**RECORDS SHOWN:**

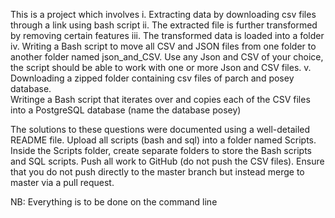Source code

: This is a project which involves 
i.   Extracting data by downloading csv files through a link using bash script
ii.  The extracted file is further transformed by removing certain features
iii. The transformed data is loaded into a folder
iv.  Writing a Bash script to move all CSV and JSON files from one folder to another folder named json_and_CSV. 
     Use any Json and CSV of your choice, the script should be able to work with one or more Json and CSV files.
v.   Downloading a zipped folder containing csv files of parch and posey database.   
     Writinge a Bash script that iterates over and copies each of the CSV files into a PostgreSQL database (name the database posey)

The solutions to these questions were documented using a well-detailed README file. 
Upload all scripts (bash and sql) into a folder named Scripts. 
Inside the Scripts folder, create separate folders to store the Bash scripts and SQL scripts. 
Push all work to GitHub (do not push the CSV files). 
Ensure that you do not push directly to the master branch but instead merge to master via a pull request. 

NB: Everything is to be done on the command line
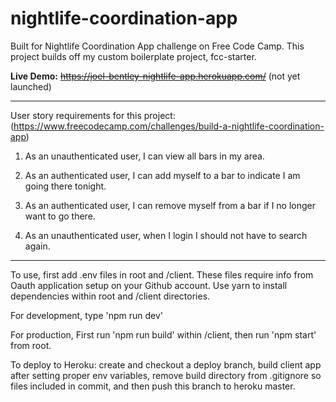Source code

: # nightlife-coordination-app
Built for Nightlife Coordination App challenge on Free Code Camp. This project builds off my custom boilerplate project, fcc-starter.

**Live Demo:** ~~https://joel-bentley-nightlife-app.herokuapp.com/~~ (not yet launched)

---

User story requirements for this project: (<https://www.freecodecamp.com/challenges/build-a-nightlife-coordination-app>)

1. As an unauthenticated user, I can view all bars in my area.

2. As an authenticated user, I can add myself to a bar to indicate I am going there tonight.

3. As an authenticated user, I can remove myself from a bar if I no longer want to go there.

4. As an unauthenticated user, when I login I should not have to search again.

---

To use, first add .env files in root and /client. These files require info from Oauth application setup on your Github account.
Use yarn to install dependencies within root and /client directories.

For development, type 'npm run dev'

For production, First run 'npm run build' within /client, then run 'npm start' from root.

To deploy to Heroku: create and checkout a deploy branch, build client app after setting proper env variables, remove build directory from .gitignore so files included in commit, and then push this branch to heroku master.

**WHAT YOU WILL DO:**
Your reply must match the data above line for line, except that it holds no pictures.

**YOUR SOLUTION:**
Source code

: This is a project which involves 
i.   Extracting data by downloading csv files through a link using bash script
ii.  The extracted file is further transformed by removing certain features
iii. The transformed data is loaded into a folder
iv.  Writing a Bash script to move all CSV and JSON files from one folder to another folder named json_and_CSV. 
     Use any Json and CSV of your choice, the script should be able to work with one or more Json and CSV files.
v.   Downloading a zipped folder containing csv files of parch and posey database.   
     Writinge a Bash script that iterates over and copies each of the CSV files into a PostgreSQL database (name the database posey)

The solutions to these questions were documented using a well-detailed README file. 
Upload all scripts (bash and sql) into a folder named Scripts. 
Inside the Scripts folder, create separate folders to store the Bash scripts and SQL scripts. 
Push all work to GitHub (do not push the CSV files). 
Ensure that you do not push directly to the master branch but instead merge to master via a pull request. 

NB: Everything is to be done on the command line
Source code

: # nightlife-coordination-app
Built for Nightlife Coordination App challenge on Free Code Camp. This project builds off my custom boilerplate project, fcc-starter.

**Live Demo:** ~~https://joel-bentley-nightlife-app.herokuapp.com/~~ (not yet launched)

---

User story requirements for this project: (<https://www.freecodecamp.com/challenges/build-a-nightlife-coordination-app>)

1. As an unauthenticated user, I can view all bars in my area.

2. As an authenticated user, I can add myself to a bar to indicate I am going there tonight.

3. As an authenticated user, I can remove myself from a bar if I no longer want to go there.

4. As an unauthenticated user, when I login I should not have to search again.

---

To use, first add .env files in root and /client. These files require info from Oauth application setup on your Github account.
Use yarn to install dependencies within root and /client directories.

For development, type 'npm run dev'

For production, First run 'npm run build' within /client, then run 'npm start' from root.

To deploy to Heroku: create and checkout a deploy branch, build client app after setting proper env variables, remove build directory from .gitignore so files included in commit, and then push this branch to heroku master.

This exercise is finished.